Gold continues to confound, dropping another $25 an ounce this morning as technical and computer-driven program trading triggers selling on U.S. derivative markets, all despite favorable fundamentals and what should be seen as favorable economic and geopolitical developments.
Gold Lower Despite Bullish News
This morning’s dispatches from India and China, the two biggest gold-consuming nations, report that demand in these markets continues unabated . . . and coin dealers report still-strong retail demand for bullion coins and small bars in the Western markets.
News from the Middle East — Israel’s air strikes on Syrian targets and the rising potential for an escalating conflagration — in days of yore would have been sufficient to send gold prices skyward.
Meanwhile, this morning’s news from the Australian central bank that it was cutting its key policy rate to a record low, following last week’s rate cut by the ECB, and Fed Chairman Bernanke announcement that America’s central bank stands ready to step up its monthly bond purchases if the economic environment remains questionable — these monetary-policy moves taken together along with similar easing by other central banks — suggest the global economy may be entering a “competitive devaluation” “beggar thy neighbor” competition in which the only real winner will be gold.
The underlying gold-market theme in recent days, weeks, and months has been and continues to be selling of paper gold derivatives, including gold ETFs and futures, and over-the-counter dealer and interbank trading in Western markets and, all the while, strong physical demand for bullion products and investment-grade jewelry mostly in Eastern markets.
The Paradox Explained
Importantly, much of the activity in dealer and interbank trading goes unreported — with selling and “high-frequency trading” by the “dark pools” of liquidity at crucial chart points in order to trigger and profit from the bigger waves of selling that follow.

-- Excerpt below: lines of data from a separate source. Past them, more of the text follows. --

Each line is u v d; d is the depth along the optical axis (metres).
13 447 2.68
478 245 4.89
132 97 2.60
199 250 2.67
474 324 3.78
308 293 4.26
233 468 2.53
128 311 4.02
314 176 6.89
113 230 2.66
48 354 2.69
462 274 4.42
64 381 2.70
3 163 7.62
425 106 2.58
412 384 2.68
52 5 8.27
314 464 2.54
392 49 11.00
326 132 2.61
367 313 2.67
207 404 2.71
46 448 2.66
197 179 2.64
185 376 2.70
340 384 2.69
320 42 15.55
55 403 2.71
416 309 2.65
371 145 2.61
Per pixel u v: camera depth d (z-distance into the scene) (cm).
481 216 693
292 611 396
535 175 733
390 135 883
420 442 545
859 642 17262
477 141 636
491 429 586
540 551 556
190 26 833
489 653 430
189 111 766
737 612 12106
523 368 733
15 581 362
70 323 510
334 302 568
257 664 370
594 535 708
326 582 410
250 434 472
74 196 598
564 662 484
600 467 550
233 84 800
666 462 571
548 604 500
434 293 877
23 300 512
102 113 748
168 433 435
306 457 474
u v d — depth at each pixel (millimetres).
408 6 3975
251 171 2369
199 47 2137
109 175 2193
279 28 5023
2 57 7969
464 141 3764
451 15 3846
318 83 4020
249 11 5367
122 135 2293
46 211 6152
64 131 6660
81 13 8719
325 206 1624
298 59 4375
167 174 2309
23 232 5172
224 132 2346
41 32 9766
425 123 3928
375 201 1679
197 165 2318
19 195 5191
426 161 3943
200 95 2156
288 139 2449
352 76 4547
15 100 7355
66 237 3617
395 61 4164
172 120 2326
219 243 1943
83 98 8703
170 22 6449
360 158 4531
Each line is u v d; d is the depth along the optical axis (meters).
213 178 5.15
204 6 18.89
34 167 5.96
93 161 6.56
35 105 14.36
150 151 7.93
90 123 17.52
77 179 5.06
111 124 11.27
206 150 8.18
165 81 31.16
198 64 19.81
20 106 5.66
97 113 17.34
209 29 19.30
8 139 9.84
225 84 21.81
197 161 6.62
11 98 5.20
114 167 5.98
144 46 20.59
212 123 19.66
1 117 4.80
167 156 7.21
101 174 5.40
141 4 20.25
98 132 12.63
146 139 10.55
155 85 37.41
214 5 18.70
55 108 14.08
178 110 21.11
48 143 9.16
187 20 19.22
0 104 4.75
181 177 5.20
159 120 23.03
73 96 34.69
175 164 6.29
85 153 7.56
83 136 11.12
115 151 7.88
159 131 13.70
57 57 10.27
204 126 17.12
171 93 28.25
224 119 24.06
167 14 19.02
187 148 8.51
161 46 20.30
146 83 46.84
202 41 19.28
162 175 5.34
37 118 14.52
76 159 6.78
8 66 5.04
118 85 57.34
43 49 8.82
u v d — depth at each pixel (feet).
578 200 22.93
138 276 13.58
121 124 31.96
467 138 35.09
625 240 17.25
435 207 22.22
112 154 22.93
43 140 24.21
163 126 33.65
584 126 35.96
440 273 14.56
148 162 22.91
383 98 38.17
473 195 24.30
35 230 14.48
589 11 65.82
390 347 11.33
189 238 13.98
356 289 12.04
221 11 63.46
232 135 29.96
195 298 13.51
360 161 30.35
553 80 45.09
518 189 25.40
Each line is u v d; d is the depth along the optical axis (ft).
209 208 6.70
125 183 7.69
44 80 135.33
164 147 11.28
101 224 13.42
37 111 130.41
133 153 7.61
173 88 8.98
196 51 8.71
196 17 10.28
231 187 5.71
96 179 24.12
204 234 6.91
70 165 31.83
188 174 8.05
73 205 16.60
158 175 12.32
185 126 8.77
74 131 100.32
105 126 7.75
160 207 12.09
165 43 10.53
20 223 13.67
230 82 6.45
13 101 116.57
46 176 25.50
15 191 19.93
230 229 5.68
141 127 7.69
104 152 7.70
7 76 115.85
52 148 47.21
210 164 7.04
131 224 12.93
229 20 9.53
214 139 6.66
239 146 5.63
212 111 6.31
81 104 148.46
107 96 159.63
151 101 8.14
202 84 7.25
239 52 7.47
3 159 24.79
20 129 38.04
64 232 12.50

Much of this undercover activity is made possible by the Fed’s near-zero interest rate policy. The dealers and traders that comprise these dark pools are so profitable precisely because their cost of money is so low and the availability of liquidity is seemingly unlimited.
Indeed, this machine-driven trading activity at least partly explains the paradoxical failure of gold to move higher — as should be expected during a period of super-accommodative, highly reflationary, monetary policies pursued by the Fed and other major central banks around the world.
While some of this low-cost liquidity is funding the “bubble” on Wall Street, along with some small recovery in the U.S. housing market, and even strong physical gold demand around the world, it is also funding this dark pool trading activity that has been pressuring gold to incrementally lower price levels.
If this were a sic-fi movie it might be titled “Invasion of the Machines.” And, just like the movies, the good guys — those with patience who have trusted the long side — will win in the end.